● Selected passage
<<<<

Interface JRTemplate

  • All Known Implementing Classes:
    JRSimpleTemplate

    public interface JRTemplate
    A template that can be used by report.

    Templates contain report styles that can be used by reports once the template is included in the report. This allows styles to be externalized and reused across several reports.

    A template can in its turn include other templates, see getIncludedTemplates().

    Style Templates

    Report styles can also be defined in external style template files that are referenced by report templates. This allows report designers to define in a single place a common look for a set of reports.

    A style template is an XML file that contains one or more style definitions. A template can include references to other style template files, hence one can organize a style library as a hierarchical set of style template files.

    Style template files use by convention the *.jrtx extension, but this is not mandatory.

    The <jasperTemplate> element is the root of a style template file. The <template> element is used to include references to other template files; the contents of this element is interpreted as the location of the referred template file.

    The <style> element is identical to the element with the same name from report design templates (JRXML files), with the exception that a style in a style template cannot contain conditional styles. This limitation is caused by the fact that conditional styles involve report expressions, and expressions can only be interpreted in the context of a single report definition. Each style must specify a name, and the style names have to be unique inside a style template.

>>>>

[Dataset entries]
<<<<

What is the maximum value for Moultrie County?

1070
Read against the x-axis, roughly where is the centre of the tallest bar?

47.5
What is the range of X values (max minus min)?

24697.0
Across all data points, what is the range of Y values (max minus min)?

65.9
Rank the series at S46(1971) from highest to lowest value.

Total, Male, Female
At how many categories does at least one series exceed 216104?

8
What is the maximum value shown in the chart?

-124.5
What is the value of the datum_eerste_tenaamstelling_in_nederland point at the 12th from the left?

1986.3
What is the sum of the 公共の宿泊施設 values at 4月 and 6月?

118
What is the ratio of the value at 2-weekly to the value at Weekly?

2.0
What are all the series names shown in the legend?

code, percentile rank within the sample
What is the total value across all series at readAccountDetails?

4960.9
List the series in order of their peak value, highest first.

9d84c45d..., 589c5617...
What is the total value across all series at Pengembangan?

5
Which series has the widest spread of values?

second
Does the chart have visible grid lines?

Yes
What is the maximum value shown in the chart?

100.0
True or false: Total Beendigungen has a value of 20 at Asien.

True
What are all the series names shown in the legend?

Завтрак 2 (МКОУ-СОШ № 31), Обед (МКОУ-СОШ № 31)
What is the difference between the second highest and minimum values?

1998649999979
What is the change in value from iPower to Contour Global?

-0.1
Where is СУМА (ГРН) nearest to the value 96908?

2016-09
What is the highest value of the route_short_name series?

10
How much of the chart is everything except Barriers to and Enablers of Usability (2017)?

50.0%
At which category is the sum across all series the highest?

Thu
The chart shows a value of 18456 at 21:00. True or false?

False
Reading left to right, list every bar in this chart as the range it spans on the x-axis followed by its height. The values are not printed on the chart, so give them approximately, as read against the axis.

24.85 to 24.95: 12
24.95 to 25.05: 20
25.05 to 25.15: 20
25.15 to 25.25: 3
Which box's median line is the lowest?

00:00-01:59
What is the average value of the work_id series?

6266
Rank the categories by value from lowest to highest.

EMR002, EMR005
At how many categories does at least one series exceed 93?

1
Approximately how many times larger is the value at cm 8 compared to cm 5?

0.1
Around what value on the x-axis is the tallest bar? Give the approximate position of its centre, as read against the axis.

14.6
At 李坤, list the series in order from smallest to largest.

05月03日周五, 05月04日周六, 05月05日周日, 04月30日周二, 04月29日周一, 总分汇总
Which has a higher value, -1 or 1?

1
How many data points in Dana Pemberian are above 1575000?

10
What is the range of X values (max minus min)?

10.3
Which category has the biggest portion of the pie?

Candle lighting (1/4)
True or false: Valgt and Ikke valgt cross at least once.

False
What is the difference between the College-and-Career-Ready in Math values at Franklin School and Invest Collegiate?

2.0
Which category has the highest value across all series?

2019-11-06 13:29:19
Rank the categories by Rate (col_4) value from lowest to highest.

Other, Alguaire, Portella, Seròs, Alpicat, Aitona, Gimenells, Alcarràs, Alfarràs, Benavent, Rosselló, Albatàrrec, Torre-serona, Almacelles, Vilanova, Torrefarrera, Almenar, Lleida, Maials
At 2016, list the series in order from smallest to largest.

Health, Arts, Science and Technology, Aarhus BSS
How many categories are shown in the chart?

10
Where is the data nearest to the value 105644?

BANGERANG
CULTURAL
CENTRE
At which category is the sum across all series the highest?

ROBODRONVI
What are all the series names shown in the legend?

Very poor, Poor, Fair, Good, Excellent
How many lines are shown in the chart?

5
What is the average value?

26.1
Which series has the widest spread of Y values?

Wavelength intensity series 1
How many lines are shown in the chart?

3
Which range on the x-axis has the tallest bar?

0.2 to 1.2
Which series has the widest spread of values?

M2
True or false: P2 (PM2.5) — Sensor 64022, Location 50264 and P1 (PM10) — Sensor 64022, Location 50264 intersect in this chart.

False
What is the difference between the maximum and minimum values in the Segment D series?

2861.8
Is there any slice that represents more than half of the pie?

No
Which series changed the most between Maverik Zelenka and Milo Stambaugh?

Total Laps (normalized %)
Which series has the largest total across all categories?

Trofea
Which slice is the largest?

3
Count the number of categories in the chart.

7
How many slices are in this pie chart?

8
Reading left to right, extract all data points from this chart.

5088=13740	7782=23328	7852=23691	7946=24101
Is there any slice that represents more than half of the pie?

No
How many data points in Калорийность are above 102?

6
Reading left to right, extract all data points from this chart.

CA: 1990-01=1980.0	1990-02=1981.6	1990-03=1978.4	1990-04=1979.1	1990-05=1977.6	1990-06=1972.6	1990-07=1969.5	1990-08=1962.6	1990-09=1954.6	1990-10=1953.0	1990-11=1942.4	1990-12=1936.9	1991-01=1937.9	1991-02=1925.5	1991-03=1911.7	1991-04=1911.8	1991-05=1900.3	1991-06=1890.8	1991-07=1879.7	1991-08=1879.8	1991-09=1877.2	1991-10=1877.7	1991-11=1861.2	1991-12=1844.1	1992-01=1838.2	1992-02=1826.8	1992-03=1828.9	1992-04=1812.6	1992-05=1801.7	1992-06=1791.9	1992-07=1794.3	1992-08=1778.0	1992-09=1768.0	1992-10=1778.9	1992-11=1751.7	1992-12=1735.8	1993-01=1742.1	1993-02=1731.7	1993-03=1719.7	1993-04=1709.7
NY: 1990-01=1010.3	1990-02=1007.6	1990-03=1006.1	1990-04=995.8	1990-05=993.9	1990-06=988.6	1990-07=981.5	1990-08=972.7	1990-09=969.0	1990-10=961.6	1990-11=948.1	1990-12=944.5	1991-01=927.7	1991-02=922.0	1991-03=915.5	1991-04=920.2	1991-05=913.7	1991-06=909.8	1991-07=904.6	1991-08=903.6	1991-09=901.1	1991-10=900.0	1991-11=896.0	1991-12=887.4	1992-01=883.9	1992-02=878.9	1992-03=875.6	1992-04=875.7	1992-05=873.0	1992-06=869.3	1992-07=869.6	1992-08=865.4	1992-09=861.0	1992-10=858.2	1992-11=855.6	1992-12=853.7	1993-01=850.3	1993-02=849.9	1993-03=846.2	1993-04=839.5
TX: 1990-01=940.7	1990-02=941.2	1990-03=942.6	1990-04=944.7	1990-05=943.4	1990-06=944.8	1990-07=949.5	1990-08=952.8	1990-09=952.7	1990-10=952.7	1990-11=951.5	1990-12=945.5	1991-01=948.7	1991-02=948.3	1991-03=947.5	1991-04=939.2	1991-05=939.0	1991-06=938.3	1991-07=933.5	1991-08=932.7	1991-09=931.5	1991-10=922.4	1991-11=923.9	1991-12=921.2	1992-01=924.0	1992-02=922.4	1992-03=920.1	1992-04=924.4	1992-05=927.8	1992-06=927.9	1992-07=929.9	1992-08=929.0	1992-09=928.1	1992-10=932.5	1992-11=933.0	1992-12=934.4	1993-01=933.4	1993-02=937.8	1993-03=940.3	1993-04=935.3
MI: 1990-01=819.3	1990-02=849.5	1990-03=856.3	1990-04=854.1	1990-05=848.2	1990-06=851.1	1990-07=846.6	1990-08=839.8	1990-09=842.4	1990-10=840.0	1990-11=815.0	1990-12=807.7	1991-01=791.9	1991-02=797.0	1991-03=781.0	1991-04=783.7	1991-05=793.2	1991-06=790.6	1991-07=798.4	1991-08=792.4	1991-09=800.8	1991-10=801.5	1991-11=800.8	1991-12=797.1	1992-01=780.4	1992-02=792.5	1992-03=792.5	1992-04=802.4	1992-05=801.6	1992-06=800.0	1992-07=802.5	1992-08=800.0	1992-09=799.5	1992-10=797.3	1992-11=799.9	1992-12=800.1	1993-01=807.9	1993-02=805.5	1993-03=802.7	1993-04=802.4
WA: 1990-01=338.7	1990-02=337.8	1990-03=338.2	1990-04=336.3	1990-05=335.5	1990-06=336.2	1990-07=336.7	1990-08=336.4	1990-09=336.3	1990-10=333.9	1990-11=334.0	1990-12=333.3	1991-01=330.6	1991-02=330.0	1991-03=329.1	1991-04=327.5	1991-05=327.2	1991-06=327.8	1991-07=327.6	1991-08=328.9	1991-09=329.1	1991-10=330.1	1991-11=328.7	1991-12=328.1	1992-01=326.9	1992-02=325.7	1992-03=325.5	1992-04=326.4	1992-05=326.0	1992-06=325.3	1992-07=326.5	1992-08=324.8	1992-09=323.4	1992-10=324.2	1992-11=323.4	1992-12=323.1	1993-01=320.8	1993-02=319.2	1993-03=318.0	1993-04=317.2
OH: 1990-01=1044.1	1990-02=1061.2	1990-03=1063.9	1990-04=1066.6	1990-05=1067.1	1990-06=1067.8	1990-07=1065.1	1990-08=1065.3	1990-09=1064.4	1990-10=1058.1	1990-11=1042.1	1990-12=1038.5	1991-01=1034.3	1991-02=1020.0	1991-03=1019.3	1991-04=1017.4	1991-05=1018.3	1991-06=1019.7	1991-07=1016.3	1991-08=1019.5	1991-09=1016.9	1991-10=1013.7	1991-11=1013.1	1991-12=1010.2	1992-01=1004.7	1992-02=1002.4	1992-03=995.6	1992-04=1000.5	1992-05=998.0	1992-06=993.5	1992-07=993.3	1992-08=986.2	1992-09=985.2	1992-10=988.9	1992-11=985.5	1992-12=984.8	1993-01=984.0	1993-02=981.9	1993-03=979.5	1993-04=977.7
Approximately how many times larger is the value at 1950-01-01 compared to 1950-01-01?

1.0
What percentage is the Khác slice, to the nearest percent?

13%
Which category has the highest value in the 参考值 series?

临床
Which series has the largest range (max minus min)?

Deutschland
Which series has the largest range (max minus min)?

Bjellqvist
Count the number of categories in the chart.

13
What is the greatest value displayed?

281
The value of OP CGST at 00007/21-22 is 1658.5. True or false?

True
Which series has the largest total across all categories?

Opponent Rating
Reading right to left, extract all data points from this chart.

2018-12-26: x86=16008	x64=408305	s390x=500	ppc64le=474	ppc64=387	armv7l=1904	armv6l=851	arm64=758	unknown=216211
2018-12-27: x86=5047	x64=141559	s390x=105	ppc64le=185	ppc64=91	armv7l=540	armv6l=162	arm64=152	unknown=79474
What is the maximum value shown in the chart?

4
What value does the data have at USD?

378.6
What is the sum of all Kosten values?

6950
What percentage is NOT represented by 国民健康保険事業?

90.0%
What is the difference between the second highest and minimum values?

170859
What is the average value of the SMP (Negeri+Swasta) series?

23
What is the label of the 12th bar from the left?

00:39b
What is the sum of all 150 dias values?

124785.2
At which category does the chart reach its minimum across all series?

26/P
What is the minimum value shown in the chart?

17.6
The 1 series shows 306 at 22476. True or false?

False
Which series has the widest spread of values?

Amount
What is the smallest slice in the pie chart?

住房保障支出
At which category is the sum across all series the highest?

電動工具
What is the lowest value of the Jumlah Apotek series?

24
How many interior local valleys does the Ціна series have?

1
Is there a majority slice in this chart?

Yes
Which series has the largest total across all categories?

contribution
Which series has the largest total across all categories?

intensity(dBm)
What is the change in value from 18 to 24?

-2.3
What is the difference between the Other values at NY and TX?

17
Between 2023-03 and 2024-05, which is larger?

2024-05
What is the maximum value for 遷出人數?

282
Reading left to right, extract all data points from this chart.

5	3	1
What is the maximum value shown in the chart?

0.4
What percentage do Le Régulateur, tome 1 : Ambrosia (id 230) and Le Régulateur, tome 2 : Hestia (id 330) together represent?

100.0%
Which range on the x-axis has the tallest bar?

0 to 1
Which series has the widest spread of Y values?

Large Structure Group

>>>>

● Work instruction 1
Rewrite the paragraph of the JRTemplate documentation that begins "The <style> element is identical" as a bulleted list, keeping its main facts.
● Work instruction 2
Answer these questions from the JRTemplate documentation:
(a) Which class is listed as a known implementing class?
(b) What file extension do style template files use by convention?
(c) Which element is the root of a style template file?
● Work instruction 3
Transcribe the part of the JRTemplate documentation that begins at the words "public interface JRTemplate" and stops after "set of reports.".
The dataset entries aren't needed for this work.

● Written reply 1
- The <style> element is identical to the element of the same name in report design templates (JRXML files).
- Exception: a style in a style template cannot contain conditional styles.
- Reason: conditional styles involve report expressions, which can only be interpreted in the context of a single report definition.
- Each style must specify a name.
- Style names must be unique within a style template.

● Written reply 2
(a) JRSimpleTemplate
(b) *.jrtx
(c) <jasperTemplate>

● Written reply 3
public interface JRTemplate
    A template that can be used by report.

    Templates contain report styles that can be used by reports once the template is included in the report. This allows styles to be externalized and reused across several reports.

    A template can in its turn include other templates, see getIncludedTemplates().

    Style Templates

    Report styles can also be defined in external style template files that are referenced by report templates. This allows report designers to define in a single place a common look for a set of reports.